Her iş “Allah’ın iradesi” ile istediğimiz neticeye ulaşır. Allah’ın iradesinin bizim isteklerimize uygun hale gelmesi ve dilimizle ifade etmemiz gerekmektedir.
Bir işe başlamadan önce “Allah’ın izni ile” bu işi yaparız veya “İnşaallah” (Allah isterse), yahutta “Bi iznillâh” (Allah’ın izni ile) diyerek o işe başlamalıyız.

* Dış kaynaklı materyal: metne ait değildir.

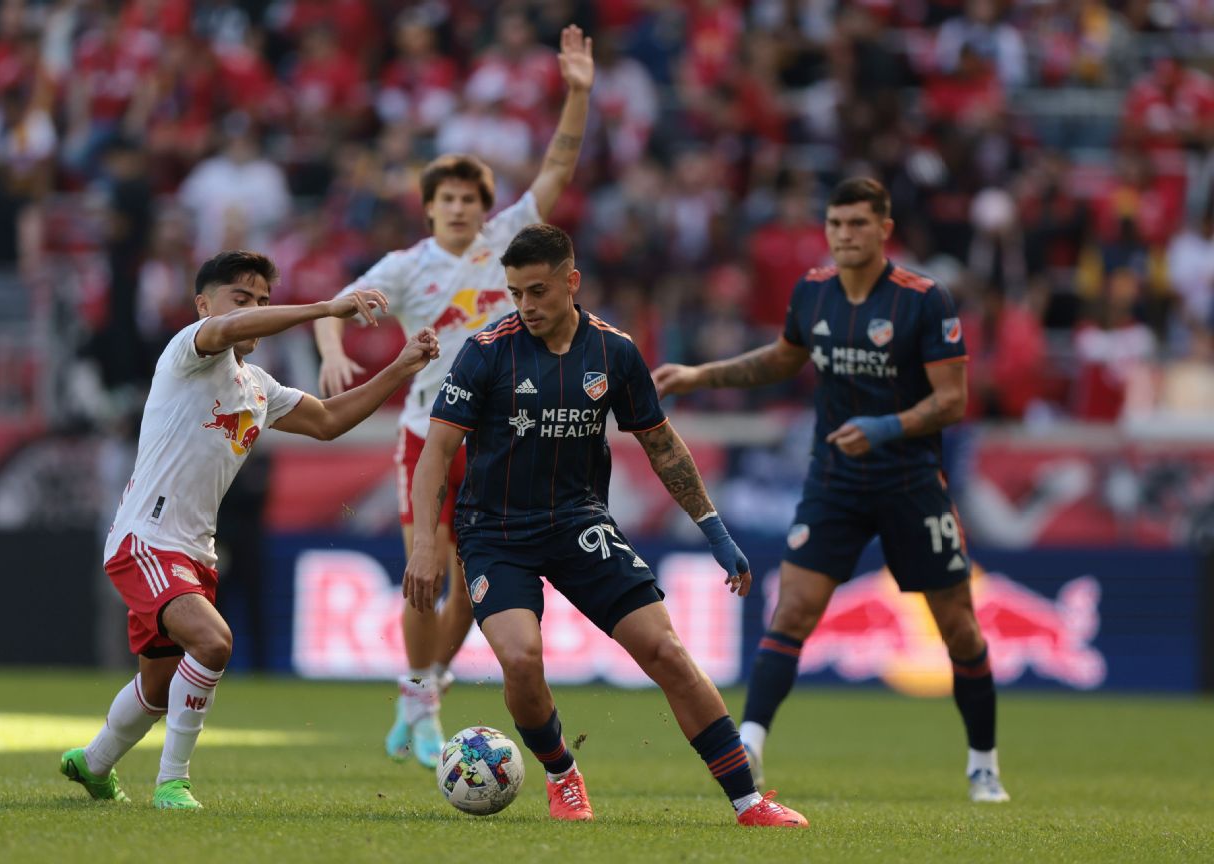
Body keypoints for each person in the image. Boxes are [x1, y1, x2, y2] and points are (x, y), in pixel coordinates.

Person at [402, 224, 808, 828]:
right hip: (496, 532)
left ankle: (750, 802)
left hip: (579, 524)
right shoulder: (486, 351)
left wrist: (716, 532)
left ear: (572, 281)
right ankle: (563, 776)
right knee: (521, 657)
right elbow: (436, 452)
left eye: (537, 290)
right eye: (515, 293)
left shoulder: (613, 352)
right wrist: (424, 547)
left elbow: (662, 445)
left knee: (666, 650)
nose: (526, 305)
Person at [652, 177, 1010, 804]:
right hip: (836, 480)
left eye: (858, 224)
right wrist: (701, 374)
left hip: (911, 482)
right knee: (792, 610)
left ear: (884, 229)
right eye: (836, 224)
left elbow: (952, 400)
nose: (845, 234)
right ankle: (753, 747)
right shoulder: (813, 292)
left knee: (959, 629)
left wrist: (886, 427)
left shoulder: (925, 300)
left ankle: (983, 763)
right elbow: (783, 360)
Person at [61, 250, 439, 809]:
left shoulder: (257, 388)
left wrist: (402, 368)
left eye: (263, 299)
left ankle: (92, 764)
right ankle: (173, 782)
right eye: (243, 297)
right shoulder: (187, 350)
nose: (255, 310)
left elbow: (330, 421)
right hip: (146, 540)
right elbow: (232, 328)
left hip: (194, 553)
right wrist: (325, 308)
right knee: (214, 642)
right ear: (203, 304)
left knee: (160, 687)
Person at [313, 25, 595, 769]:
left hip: (503, 440)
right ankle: (418, 691)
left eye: (471, 198)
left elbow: (559, 166)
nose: (461, 209)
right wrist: (336, 348)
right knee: (423, 570)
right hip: (428, 435)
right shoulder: (405, 267)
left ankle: (425, 686)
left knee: (475, 588)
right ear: (428, 206)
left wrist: (578, 92)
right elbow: (335, 307)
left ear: (485, 207)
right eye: (447, 198)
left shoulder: (509, 239)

Eğer Allah’ı anmadan nefsimizin gururu içinde kendimizi “İlâhi İrade’ye” vermeden o işe başlarsak o işin sonund başarıya ulaşmamız imkânsızdır. Sizce belki başarıya ulaşılmış gibi görülebilecek bazı şeyler belirmiş olabilir. Fakat sonuç muhakkak hüsran olacaktır.
Hazret-i Mevlânâ Allah’ı anmadan, nefis gururu içinde kendine çok güvenme hastalığına tutulanlara şöyle seslenmektedir:
“Bazı kişilerin ‘İnşaallah’ sözünü terk ettiklerini söylemekten maksadım bu insanların mağrurluğunu, yürek katılığını dile getirmek içindir. Yoksa (İnşaallah’ı) unuttuklarını anlatmak için değildir” demiştir.
“İnşaallah”ı kalpten değil de ağızdan söylersek, Allah bizim kalbimizden geçenlerin ne olduğunu bilir. O, Yüce varlık hiç bir zaman aldanmaz ve o işi hiç bir zaman başarıya ulaşmaz.
Hazret-i Muhammed (S.A.V.):
“Allah, sizin görünüşünüze, hareketlerinize değil, niyetlerinize bakar” buyurmuştur.
“İnşaallah” demek O’nun varlığını, birliğini kabul etmek hayır ve şerrin Allah’tan geleceğine inanmak, Allah’ı idrak etmek demektir. Allah’ı idrak etmek ise yaptığımız bütün işlerde Allah ile beraber o işi götürmek, sonuca ulaştırmaktır.
Kehf Sûresi’nin 23. Ve 24. Ayetlerinde Allah şöyle emretmektedir;
“Hiç bir şey hakkında Allah’ın dilemesine bağlamaksızın (Ben bunu yarın yaparım) deme!”